An additional estimation was made for the piezoelectric coefficient in the longitudinal direction along the PVDF chain, corresponding to the piezoelectric coefficient d ₁₃ . Taking into account the fact that the chain length along the OX axis increases as an electric field applied along the OZ axis (see Fig. 4b), and using the results to estimate that Q ~ 1 m⁴/C² and ε ~ 5, we calculate that the value of d ₃₁  ~ 15.5 pC/N (or pm/V) with a positive sign, which is in good agreement with the known data [10, 13, 30, 38].

It is likely that for other molecular dipole systems, similar results could be modeled and calculated, because those dipole systems should reach an energy minimum point under similar conditions. This suggests that such behavior must be common to other molecular and organic ferroelectrics. We will continue this study into other related systems.

Finally, we want to emphasize that this model allows us to explain the observed nanoscale behavior of PVDF during PFM measurements, reported in our previous work [39], and the observed “dark” and “bright” images. The “dark” section in this case directly corresponds to a “negative” piezoelectric effect as the PVDF chain’s skeleton h goes down and unit cell parameter b is decreased (decrease in height), and the “bright” section to a “positive” effect following the opposite rising deformation of the chain height h and cell width b, in response to an applied electric field in the opposite direction (see in Supplementary information Fig. S3a). For a more detailed and accurate quantitative comparison of measured and computed data, such as the hysteresis loop and butterfly-plot shown in Fig. S1 and Fig. S3 (see Supplementary information), there needs to be further study and an improvement of the models, of course. More experimental and computational details are presented in [35, 36]. However, the proposed model describes very well the qualitative comparisons of the system’s behavior.

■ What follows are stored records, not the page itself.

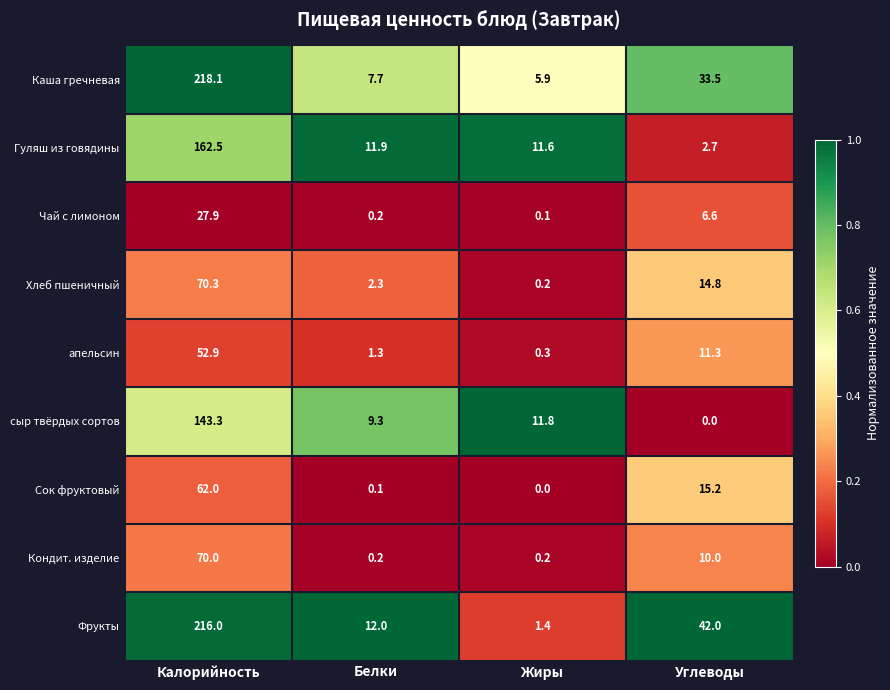

What is the difference between the highest and lowest values at Жиры?

11.8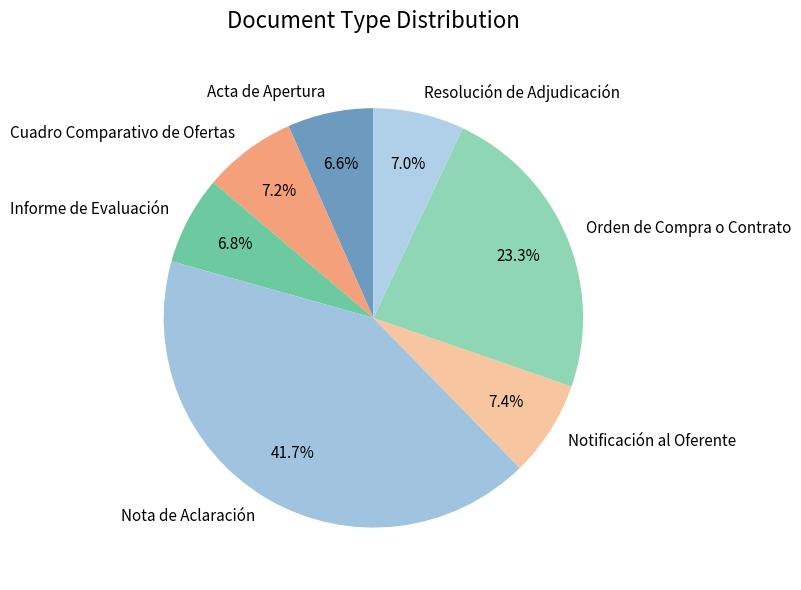

Is there a majority slice in this chart?

No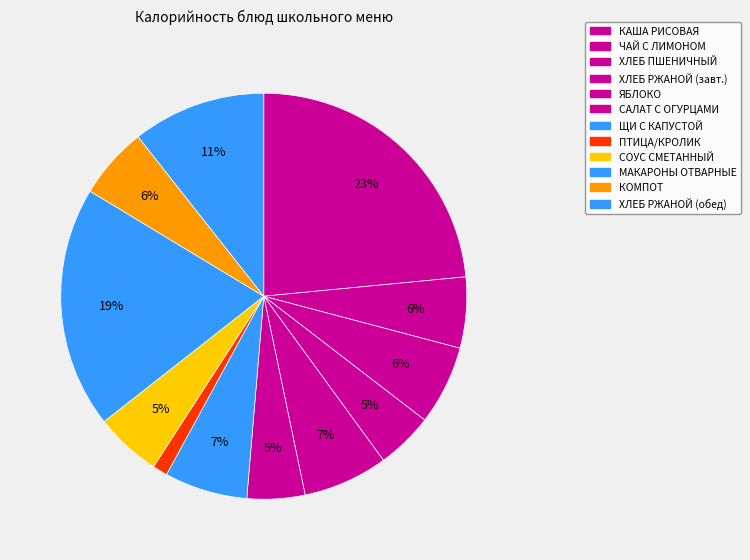

How many segments does this pie chart have?

12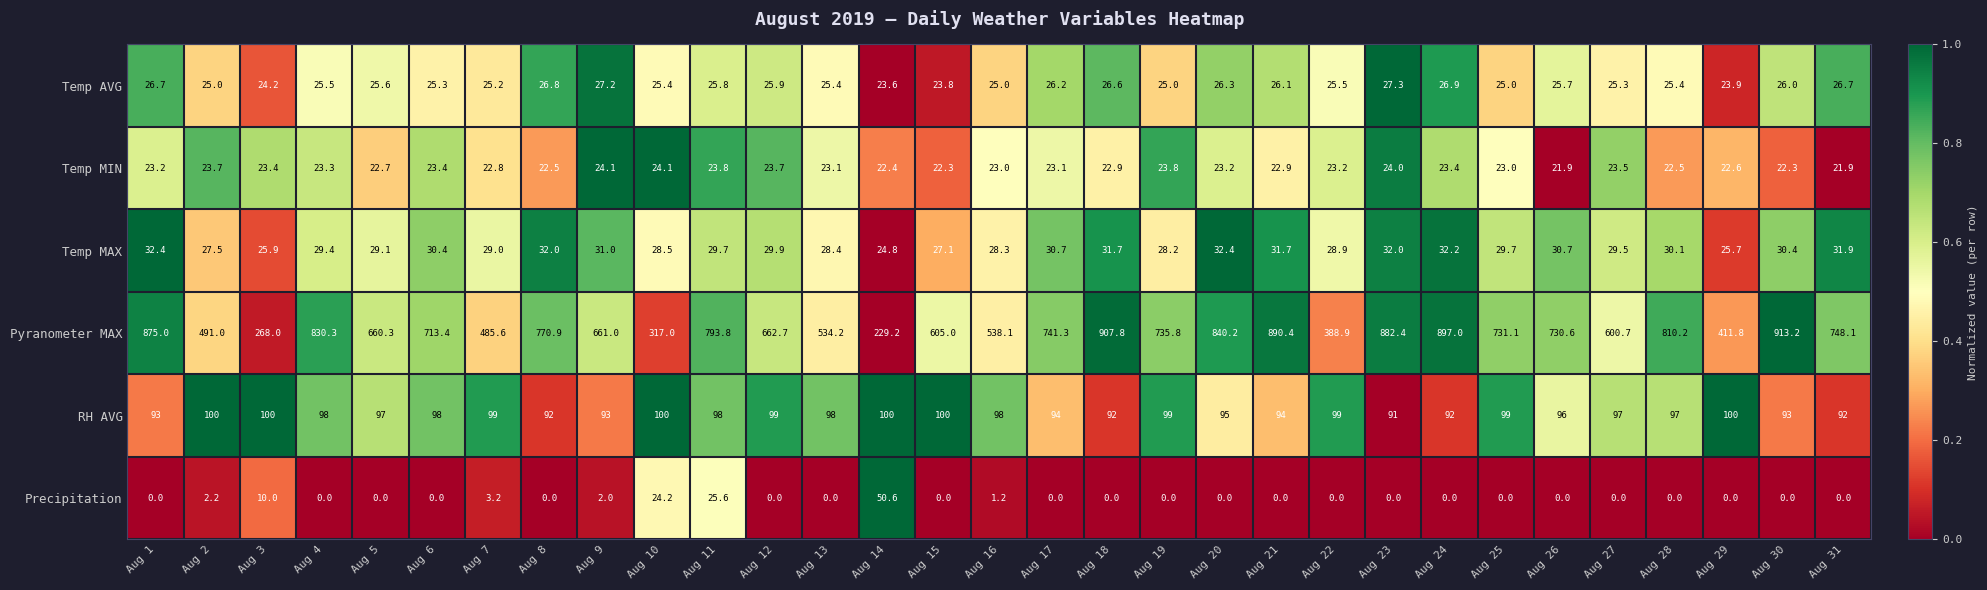

At how many categories does at least one series exceed 0?

31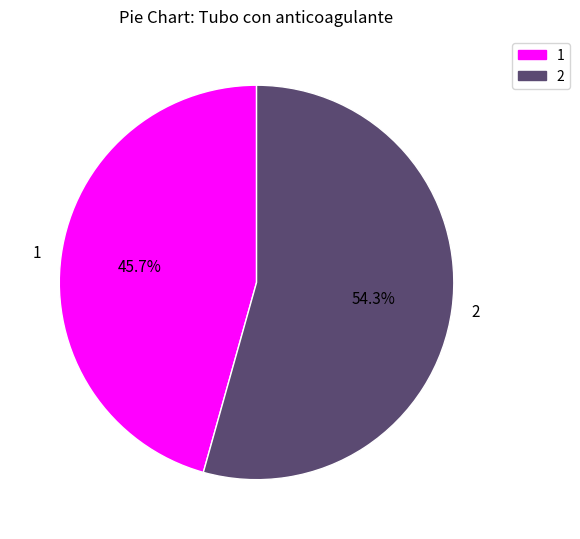

Combined, what portion of the pie is 1 and 2?

100.0%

The peculiarities of PVDF’s behavior under an applied electric field, especially changes in energies such as those shown in Fig. 6, would be more pronounced when in the vicinity of a phase transition, when conformation changes (e.g., from trans to gauche PVDF chain conformations) can occur under (induced by) an electric field [40]. This could open up new opportunities for high speed energy harvesting and storage systems based upon PVDF and its copolymers. These questions are in progress and will be discussed in more detail in the next article by the authors.

Conclusions

This computational molecular exploration clearly shows that the nature of the so-called negative piezo-electric effect in the ferroelectric PVDF polymer has a self-consistent quantum character, which is connected with the redistribution of electron molecular orbitals, the shifting of charged atomic nuclei, and complex cooperative dipole reorganization in the bonded molecular chain, under the action of applied electrical field. The resulting complicated non-uniform and nonlinear anisotropy deformation of the PVDF molecular chain, arising from both individual interacting and chemically bonded dipoles of C₂H₂F₂, as well as from the PVDF unit cell, leads to negative deformation in relation to the applied field (OZ axis). This causes an affective stretching of the chain length and compression of chain height, when a field is applied perpendicular to the PVDF chain, leading to a reduction in the b lattice parameter. Molecular modeling and first principles calculations (by various methods) allow us to obtain the average values of the piezoelectric coefficient, d ₃₃ in this case, which has a negative sign and lies in the range of d ₃₃  ~ −16.6 to −19.2 pC/N (or pm/V) (for ε = 5) and in the range of d ₃₃  ~ −33.5 to −38.5 pC/N (or pm/V) (for ε = 10). This corresponds to known data, and allows us to explain the reasons for the negative sign of the piezo-response. Additionally, it was possible to explain the nature of the “dark” and “bright” images of the PFM signal. As expected, the value of d ₃₁ is approximately d ₃₁ ~15.5 pC/N (or pm/V) with a positive sign. This study could be useful for further insight into other organic and molecular ferroelectrics, and it could be a base for possible new applications of this negative piezoeffect on the nanoscale.